If you are not using the latest version of Matomo, please upgrade.
if you’re using the latest version, it may be normal, and the size should not keen increasing. overall the DB size should only slowly grow. There will always be a few tables that have a lot more data (the previous month, current month, and january table of the current year, ending with 2020_01 ). So nothing to worry about it. If you find the size keeps growing a few Gb each month let us know…
I am running Version 3.13.4 and the integrated system check gives me “green”.
The server log shows that something changed a week ago.
It was exactly at the beginning of April.
Can you confirm that SELECT idsite, date1, date2, period, name, COUNT(*) as count FROM piwik_archive_blob_2020_02 GROUP BY idsite, date1, date2, period, name HAVING count > 1; shouldn’t return any results? That would maybe be a path I could follow.
thank you very much in advance,
best regards,
manuel
edit: everytime i rund the the archive command the database even grows in size. somehow there seems to be a problem with the deletion of lines.
@alexander: thanks for your contribution! my setup was also updated from a piwik instance. mine started in 2013
The january blob has now gained another gigabyte and is now up to 8.1 gb.
the years before where always below 0.5gb.
I am not sure if I am even on the right path. But the mentioned sql statement SELECT idsite, date1, date2, period, name, COUNT(*) as count FROM piwik_archive_blob_2019_10 GROUP BY idsite, date1, date2, period, name HAVING count > 1; does return next to no results before October 2019. All months after return results way above 100.000 entries. The blob of January has 500.000 duplicate entries. Some exist as often as 1.080 (!) times.
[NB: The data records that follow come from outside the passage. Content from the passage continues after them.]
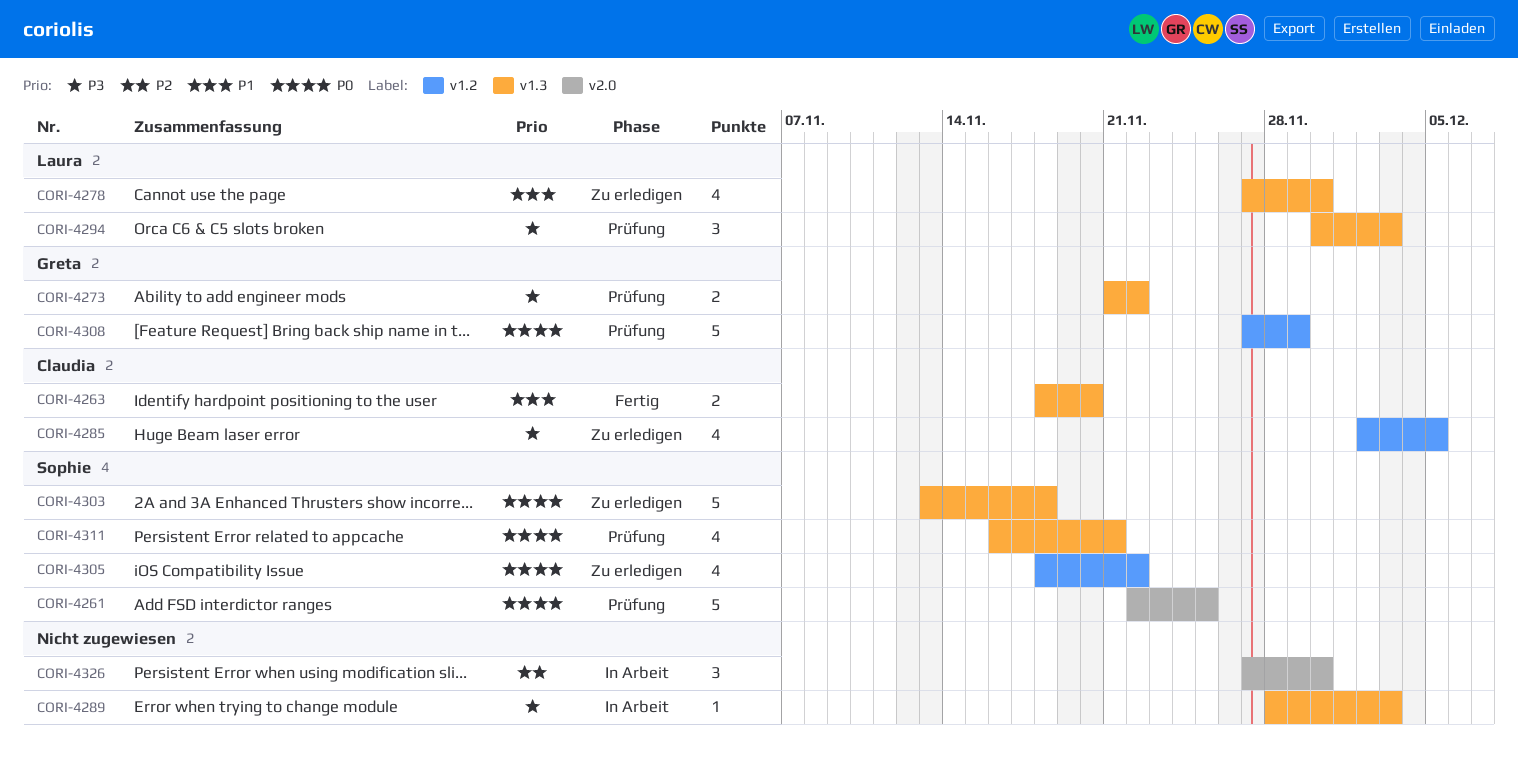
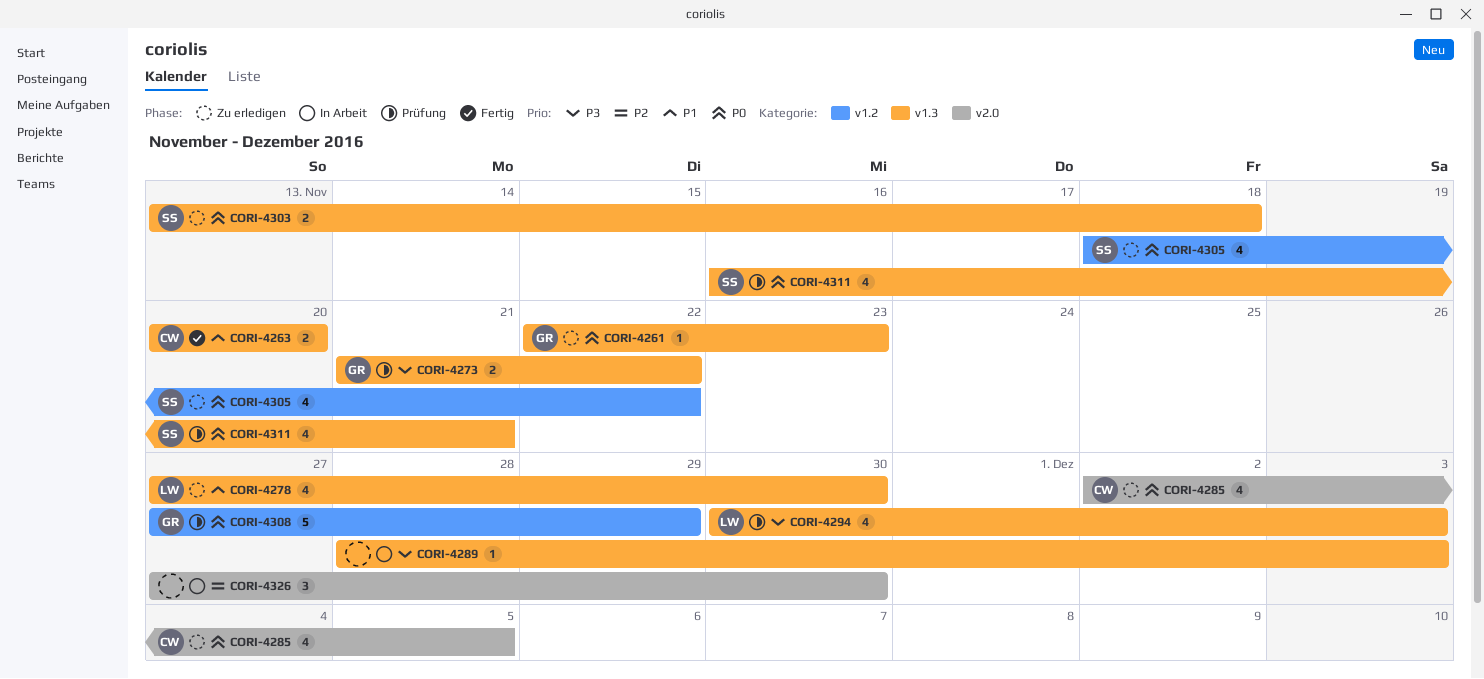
CORI-4261, status: Prüfung -> Zu erledigen
CORI-4261, owner: Sophie -> Greta
CORI-4261, label: v2.0 -> v1.3
CORI-4261, estimate: 5 -> 1
CORI-4261, due: Nov 25 -> Nov 23
CORI-4263, start: Nov 18 -> Nov 20
CORI-4285, priority: P3 -> P0
CORI-4285, label: v1.2 -> v2.0
CORI-4294, estimate: 3 -> 4
CORI-4303, estimate: 5 -> 2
Am I right, that i should be able to delete all duplicate entries without losing any data?
Edit: Looks like the duplicate entries are really duplicates as the values match as well. As I couldn’t find any relations-table they are probably purgeable. I just can’t push myself to delete the rows yet, as I am tracking for more than 500 clients. But once the server runs full I will try a manual delete. fingers crossed!
Hi, before you begin deleting things, please wait for a bit if possible. I am looking into this with @diosmosis as I can see something similar on my Matomo instance.
Thank you very much for your help and your contribution to the community!
I just swapped the file and executed ./console core:purge-old-archive-data all again.
The database size somewhat decreased but is far from normal. The line count even increased for some tables. The number of duplicate entries rose even further and some entries are duplicated as often as 1.152 times.
Is there any other command I can run to execute the purging more effectively?
edit: after crawling the code a little bit I noticed that the changed code isn’t even executed in my case. In the piwik_option table the following option is empty. is there an option to force run the code for alle dates/pages?
Hi @manuzoli1 we’ve updated the pull request, it should clear up your archive tables (@Lukas did a quick test on his instance and it appears to work). Can you check if it works for you? I would recommend backing up your databases first and trying it on a single table first.
Thanks also from me! The patch seems to work, i have cloned my production vm for testing. Database size was close to 20 G, now 6.2 G:
January was 6.5 G before purging.
Is it safe to replace ArchivePurge.php and Model.php in the production system? Or better waiting for 3.13.5?
It also takes some time for purging:
Purging invalidated archives for 2020_04…Done. [Time elapsed: 512.815s]
Purging invalidated archives for 2020_03…Done. [Time elapsed: 314.431s]
Purging invalidated archives for 2020_01…Done. [Time elapsed: 707.861s]
our Database is also very huge now and has caused our Matomo Server to not working anymore. We had to upgrade Database space but its now getting full again at a unnormal speed.
Can you recommend to use these archivepurge.php and model.php files for productive systems?
The change above has been merged and is available in the latest beta2 or if you wait a few weeks in the next Matomo update. But as always: Make a backup!
Thank you for the bug report. We found that this bug was likely already fixed in our latest beta version.
-> Could you please upgrade to the latest beta version of Matomo to benefit from many fixes and security improvements? You can find out how to easily upgrade to the beta here: https://matomo.org/faq/how-to-update/faq_159/
Please try using the beta and if you still experience the issue let us know.